• **Problems and tasks**
• A. Answer these from the article on Georgia and the 2008 war:
(i) How many people were displaced by the war, by estimate?
(ii) About how far is Tskhinvali from Tbilisi?
(iii) How far into the distance does the barbed wire stretch?
• B. Extend the article on Georgia and the 2008 war past its final sentence with a few more paragraphs in the same first-person reporting voice.

• **Provided passage**
────────────────────

KHURVALETI, Georgia — Twenty-seven years after Georgia declared its independence from the crumbling USSR and 10 years after Russian troops invaded the former Soviet republic, Georgia’s 3.9 million inhabitants still live in fear of their giant northern neighbor.
The 2008 Russo-Georgian War, which raged from August 7 to August 12, was considered the first European war of the 21st century. It killed 412 soldiers and civilians on the Georgian side, as well as 67 Russian and South Ossetian servicemen and civilians, according to an official EU fact-finding report about the conflict.
In addition, the war displaced an estimated 192,000 people, leaving Russia in control of Abkhazia and South Ossetia, in violation of the ceasefire agreement of August 2008 — and a wellspring of bitterness that remains to this day.
I saw that with my own eyes during a recent visit to this mountainous republic in the Caucasus.
Accompanied by a spokeswoman with the State Security Service of Georgia, I traveled under military escort to Tskhinvali — a town about 70 kilometers from Tbilisi, the capital, and only five kilometers from the main highway. As traffic zoomed by, modern shopping centers gradually gave way to little villages and then crumbling huts.
Then the dirt road on which we were traveling ended abruptly. There, looming ahead, was an expanse of barbed wire stretching 51 kilometers into the distance.

────────────────────

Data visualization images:
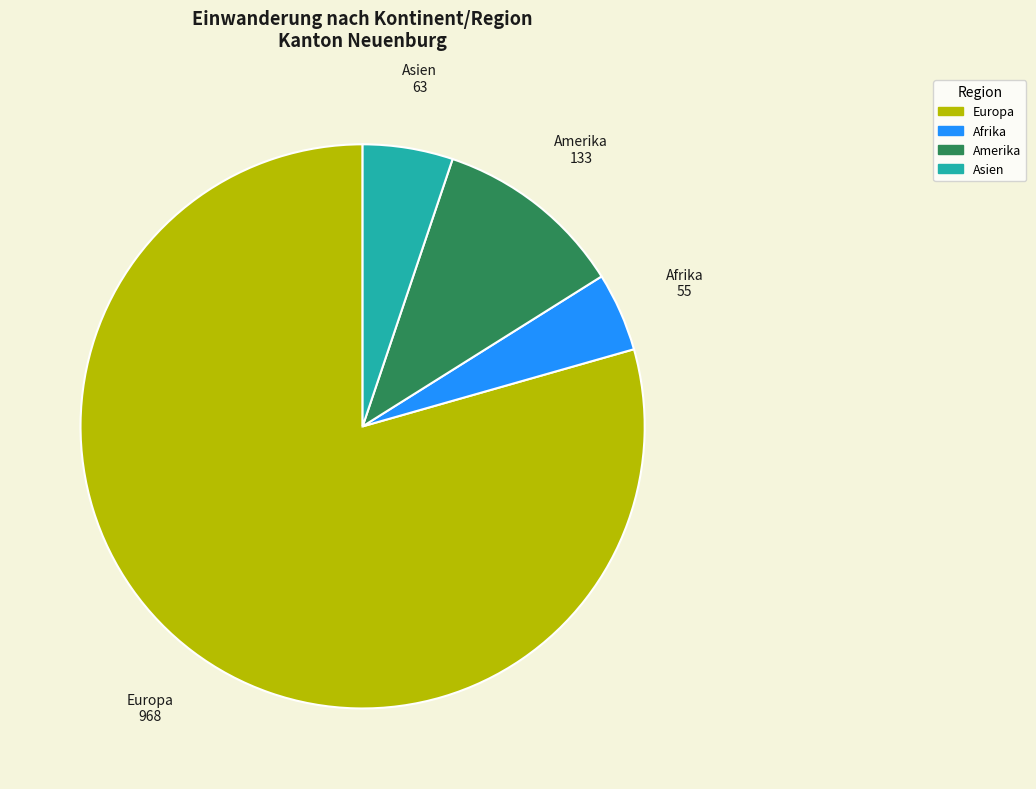

Does Amerika represent more than half of the total?

No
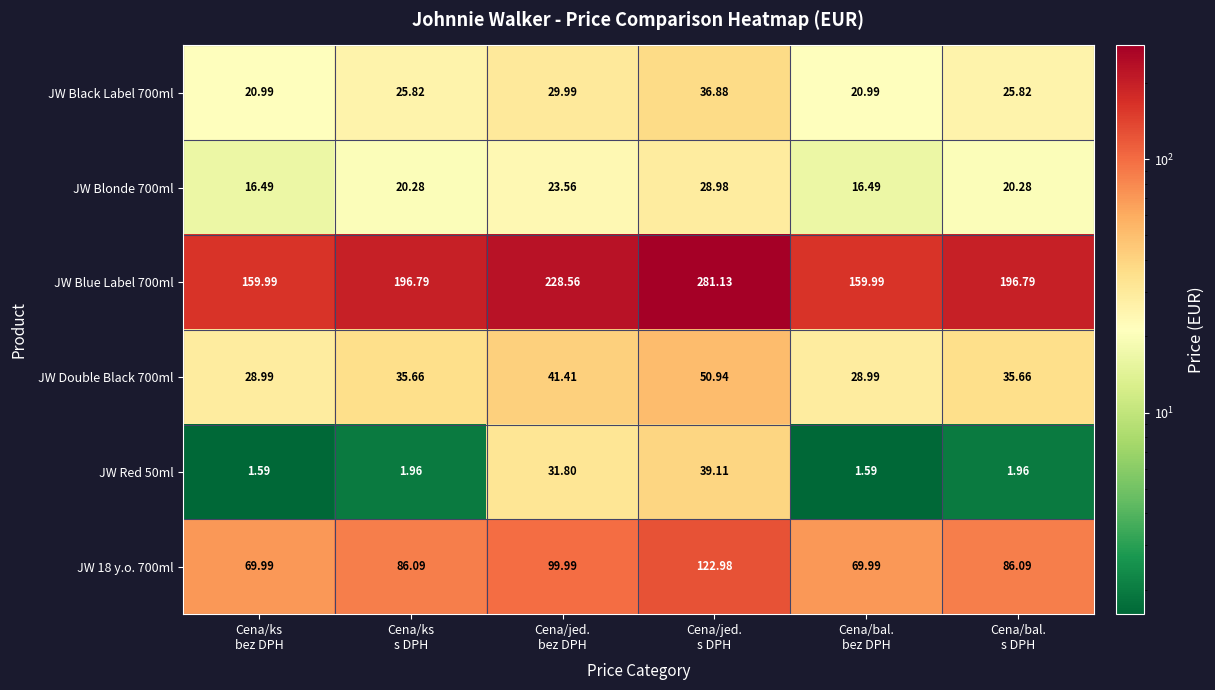

Which series has the widest spread of values?

JW Blue Label 700ml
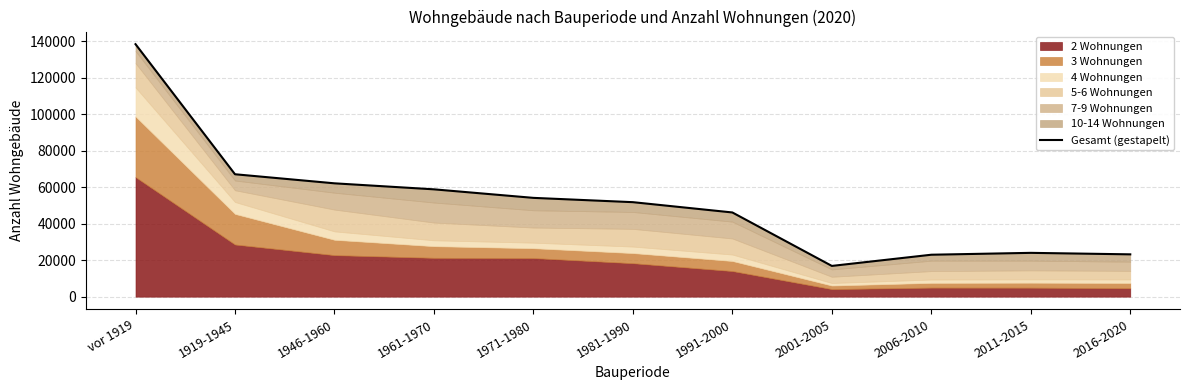

Reading left to right, transcribe all the data shown in this chart.

138352	67072	62101	58807	54131	51774	46135	16842	22973	24000	23182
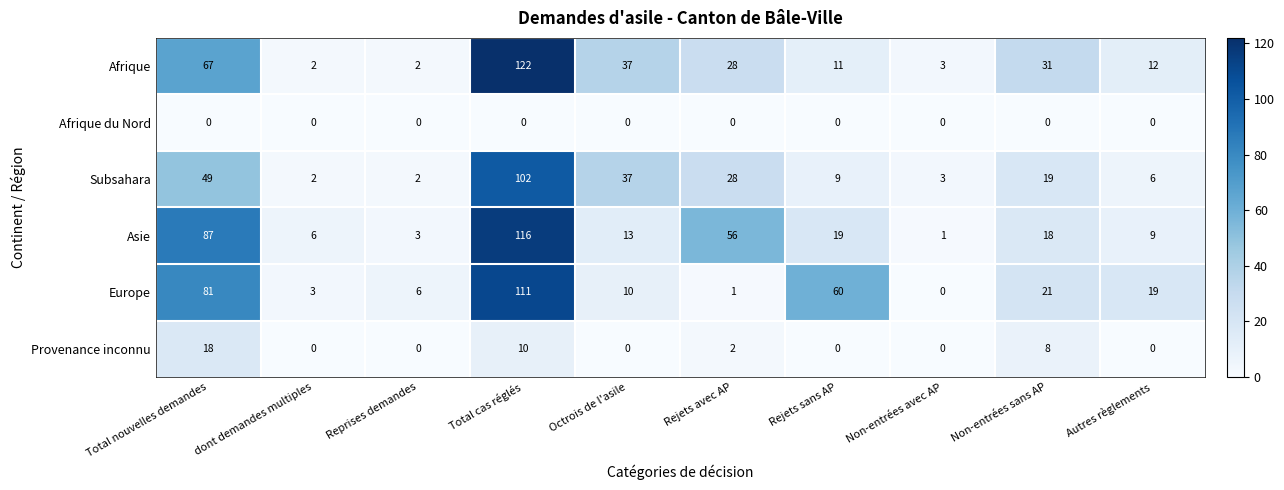

What is the average value of the Provenance inconnu series?

4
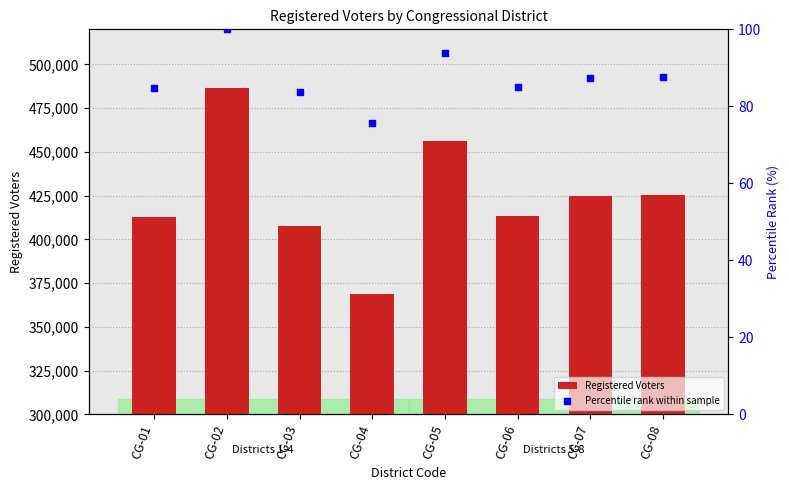

At which category is the sum across all series the highest?

CG-02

────────────────────

• **Responses for each task**
• A.
(i) An estimated 192,000 people.
(ii) About 70 kilometers.
(iii) 51 kilometers.

• B.
This was the de facto “administrative border” thrown up by Russian troops in 2011 to separate Georgia from the self-declared republic of South Ossetia. I quickly gathered my camera bag and clambered down an embankment.
The spokeswoman, mindful of the nearby threat, warned me not to photograph Russian soldiers on the other side — or venture too close to the enormous bilingual sign declaring this to be a “border” in the first place.
“Our main challenge is the presence of Russian military forces within the Tskhinvali region,” she said, pointing to a map for greater emphasis. “There are 19 Russian FSB bases along the occupation line. They detain locals who are living in the occupied region and want to have communication with family members.”
Before the 2008 war, South Ossetia was home to 60,000 people, while the larger region of Abkhazia, situated to the west, hosted 550,000 inhabitants. Together, the two regions comprised 20 percent of Georgia’s total land area.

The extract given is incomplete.